## WORK TASK 1
Rewrite the passage about the agent Yoru, starting with "Many casual players" and going on through "the team configuration.", and substitute "newer players" for "casual players".

## EXERCISE PASSAGE
═══

But there is one prominent pro who has been playtesting Yoru in scrimmage matches: Yassine “Subroza” Taoufik, who plays for TSM.
“That’s kind of a leak, or like a scoop,” jokes Taoufik. “I’ve tried him in scrims and I feel like there’s so much you can do.”
Many casual players follow the example set by pros, learning utility lineups and plays from watching matches in the competitive scene. But teams aren’t likely to run Yoru, at least not yet, Taoufik surmises; It would be too radical a departure from the standard team composition. They wouldn’t want to replace a character who has smoke utility, or a sentinel agent who is good for defense. TSM, on the other hand, is famous for using three duelists — the agents most equipped to start a fight — and Yoru, as a duelist, can slot easily into the team configuration.
The Post spoke with Taoufik about the potential for Yoru’s utility, the mistakes players make in their first sessions with the agent, and how to be a good teammate while lurking.
Give up on the flashy teleport plays
“First of all, definitely don’t make aggressive [teleport] plays,” said Taoufik. “At a high rank or just at a decent rank where people have sound, people just counter those plays and wait out the [teleport] and you kind of just look stupid doing it.”
Sorry. His words, not mine.
The way to be a good teammate as a Yoru player is to drag attention away from the rest of your team. Put pressure on one side of the map, send your teleport toward your teammates on the other side of the map. The ruckus you caused might peel attention away from your teammates, making their execution of a play just a smidge easier.

═══

## MATERIAL PROVIDED

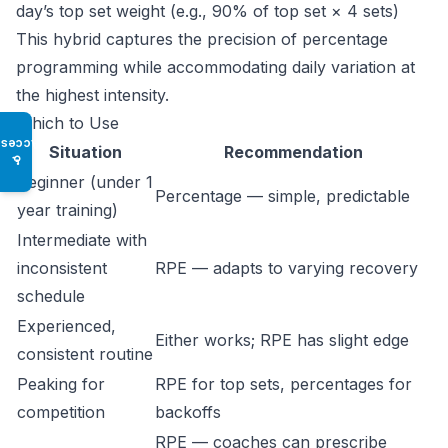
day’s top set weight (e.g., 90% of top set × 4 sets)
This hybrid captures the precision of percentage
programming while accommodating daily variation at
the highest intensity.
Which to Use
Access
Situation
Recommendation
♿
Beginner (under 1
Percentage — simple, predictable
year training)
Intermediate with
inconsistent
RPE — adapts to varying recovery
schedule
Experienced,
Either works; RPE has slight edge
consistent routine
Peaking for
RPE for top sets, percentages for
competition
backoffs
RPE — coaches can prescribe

═══

## WORK TASK 2
Render every line of the records above as a JSON list of strings, one string per line, and omit blank lines and the picture markers.

## TASK OUTPUT 1
Many newer players follow the example set by pros, learning utility lineups and plays from watching matches in the competitive scene. But teams aren’t likely to run Yoru, at least not yet, Taoufik surmises; It would be too radical a departure from the standard team composition. They wouldn’t want to replace a character who has smoke utility, or a sentinel agent who is good for defense. TSM, on the other hand, is famous for using three duelists — the agents most equipped to start a fight — and Yoru, as a duelist, can slot easily into the team configuration.

## TASK OUTPUT 2
[
  "day’s top set weight (e.g., 90% of top set × 4 sets)",
  "This hybrid captures the precision of percentage",
  "programming while accommodating daily variation at",
  "the highest intensity.",
  "Which to Use",
  "Access",
  "Situation",
  "Recommendation",
  "♿",
  "Beginner (under 1",
  "Percentage — simple, predictable",
  "year training)",
  "Intermediate with",
  "inconsistent",
  "RPE — adapts to varying recovery",
  "schedule",
  "Experienced,",
  "Either works; RPE has slight edge",
  "consistent routine",
  "Peaking for",
  "RPE for top sets, percentages for",
  "competition",
  "backoffs",
  "RPE — coaches can prescribe"
]